Although these two examples came from the health care segment in universities, privacy breaches are occurring with startling regularity across all industries and companies. So what is it going to take for companies to start taking these seriously and institute the proper level of security to prevent them? Is the answer more government regulation, or are enough companies already going through the normal processes to plan and deploy these protections?

I suspect that, for many companies, the cost of a data breach may be just another cost of doing business. For these companies, the costs of a breach, which studies have shown to be anywhere from $150 to $300 per record, are weighed against the costs of process change, education, security technology, and ongoing maintenance associated with reducing the risk of breach. Unless a senior executive intervenes and weighs in on the importance of brand protection and reputation, many companies choose to take a reactive rather than proactive approach.

However, for any individual whose privacy has been compromised, it is a major cost and hassle. It seems as if the pain of an individual or a group of victims is not enough to justify proper privacy protection by a company. This is one reason why there are many new government regulations being enacted to protect individual privacy, at both the federal and state level.

Regulations such as PCI, SB-1386, and HITECH affect many companies and industries, and are generally thought to be well constructed for protecting individual privacy. But what about nonregulated industries where neither of these regulations apply? If there are significant privacy records to protect in any industry, it is only a matter of time before the government will step in with regulation if companies in that industry fail to adequately address privacy issues. The government doesn't care if you lose critical manufacturing plans to a competitor, or other intellectual property. They don't care if all your customer contacts are stolen and sold to your competitor. Protecting this type of information is something that a company should already be doing in order to protect their competitiveness. But the government does care if individual privacy is at risk, and will step in if companies don't step up.

Why is implementing a solution to prevent data loss so difficult? To be fair, this is not a problem that can be solved by one single technology. Addressing this problem often involves understanding how data is handled and transmitted, where data is stored, and educating employees about company policies. IT and security professionals often get overwhelmed by all the different potential leak channels and threats, and don't know where to start.
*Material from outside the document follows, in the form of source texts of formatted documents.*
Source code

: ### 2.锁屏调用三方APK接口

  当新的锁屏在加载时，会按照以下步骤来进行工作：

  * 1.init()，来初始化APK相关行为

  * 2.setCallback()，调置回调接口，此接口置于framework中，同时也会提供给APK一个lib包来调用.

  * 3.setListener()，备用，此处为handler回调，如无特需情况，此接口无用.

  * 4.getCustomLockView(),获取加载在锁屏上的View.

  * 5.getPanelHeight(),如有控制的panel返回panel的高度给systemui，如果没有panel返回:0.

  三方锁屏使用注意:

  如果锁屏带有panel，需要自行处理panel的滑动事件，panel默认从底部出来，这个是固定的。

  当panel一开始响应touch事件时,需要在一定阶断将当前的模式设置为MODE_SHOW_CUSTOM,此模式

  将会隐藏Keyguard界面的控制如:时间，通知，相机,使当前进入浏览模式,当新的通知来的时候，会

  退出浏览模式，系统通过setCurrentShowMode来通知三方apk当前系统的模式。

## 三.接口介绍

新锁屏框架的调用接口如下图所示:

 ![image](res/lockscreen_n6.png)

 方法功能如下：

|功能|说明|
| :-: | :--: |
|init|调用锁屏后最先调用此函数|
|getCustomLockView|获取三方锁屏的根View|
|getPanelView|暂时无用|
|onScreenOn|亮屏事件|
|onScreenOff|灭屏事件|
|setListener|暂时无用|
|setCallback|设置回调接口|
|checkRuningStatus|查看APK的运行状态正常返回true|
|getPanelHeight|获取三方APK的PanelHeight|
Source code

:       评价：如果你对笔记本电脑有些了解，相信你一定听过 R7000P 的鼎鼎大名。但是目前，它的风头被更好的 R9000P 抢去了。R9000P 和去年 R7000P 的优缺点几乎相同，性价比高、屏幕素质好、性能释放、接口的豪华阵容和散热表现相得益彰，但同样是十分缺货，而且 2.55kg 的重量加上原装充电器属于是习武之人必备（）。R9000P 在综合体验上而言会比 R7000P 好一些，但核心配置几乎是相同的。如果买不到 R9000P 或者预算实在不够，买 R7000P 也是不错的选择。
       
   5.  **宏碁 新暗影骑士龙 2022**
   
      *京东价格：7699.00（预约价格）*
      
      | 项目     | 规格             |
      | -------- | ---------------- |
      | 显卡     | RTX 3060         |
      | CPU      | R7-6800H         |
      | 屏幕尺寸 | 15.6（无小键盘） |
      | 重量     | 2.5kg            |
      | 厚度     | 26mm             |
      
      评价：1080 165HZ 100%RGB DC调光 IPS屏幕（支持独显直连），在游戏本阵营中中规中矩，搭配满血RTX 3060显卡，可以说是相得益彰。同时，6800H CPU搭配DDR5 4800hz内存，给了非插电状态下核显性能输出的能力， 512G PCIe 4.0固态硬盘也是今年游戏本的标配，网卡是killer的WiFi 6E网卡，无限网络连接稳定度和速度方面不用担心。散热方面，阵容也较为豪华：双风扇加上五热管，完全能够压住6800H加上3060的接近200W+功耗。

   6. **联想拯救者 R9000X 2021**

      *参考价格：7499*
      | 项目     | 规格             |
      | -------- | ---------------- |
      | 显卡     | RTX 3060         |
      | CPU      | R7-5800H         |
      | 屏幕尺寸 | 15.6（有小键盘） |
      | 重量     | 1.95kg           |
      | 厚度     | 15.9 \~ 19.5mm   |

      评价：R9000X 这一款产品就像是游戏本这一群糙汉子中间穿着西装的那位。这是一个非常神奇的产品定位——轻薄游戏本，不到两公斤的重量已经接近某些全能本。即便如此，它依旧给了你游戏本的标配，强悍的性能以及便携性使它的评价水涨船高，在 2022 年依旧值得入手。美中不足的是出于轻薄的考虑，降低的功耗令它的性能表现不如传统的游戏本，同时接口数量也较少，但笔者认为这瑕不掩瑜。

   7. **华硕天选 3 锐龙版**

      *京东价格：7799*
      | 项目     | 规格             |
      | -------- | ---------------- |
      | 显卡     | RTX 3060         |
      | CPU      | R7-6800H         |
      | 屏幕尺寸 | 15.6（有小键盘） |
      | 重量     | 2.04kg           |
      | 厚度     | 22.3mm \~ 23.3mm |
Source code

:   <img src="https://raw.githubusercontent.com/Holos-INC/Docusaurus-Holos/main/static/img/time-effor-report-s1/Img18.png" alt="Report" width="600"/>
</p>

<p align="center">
A layered defense is required for a comprehensive solution to data breach protection. Protecting against external threats such as data-stealing malware, hackers, and web application attacks is the first line of defense. This needs to be augmented by data loss prevention solutions which include both content monitoring and filtering as well as encryption capabilities. The ‘insider threat,' which arises from employees, contractors and partners, is often the source of the most damaging breaches, either due to carelessness or malicious criminal activity.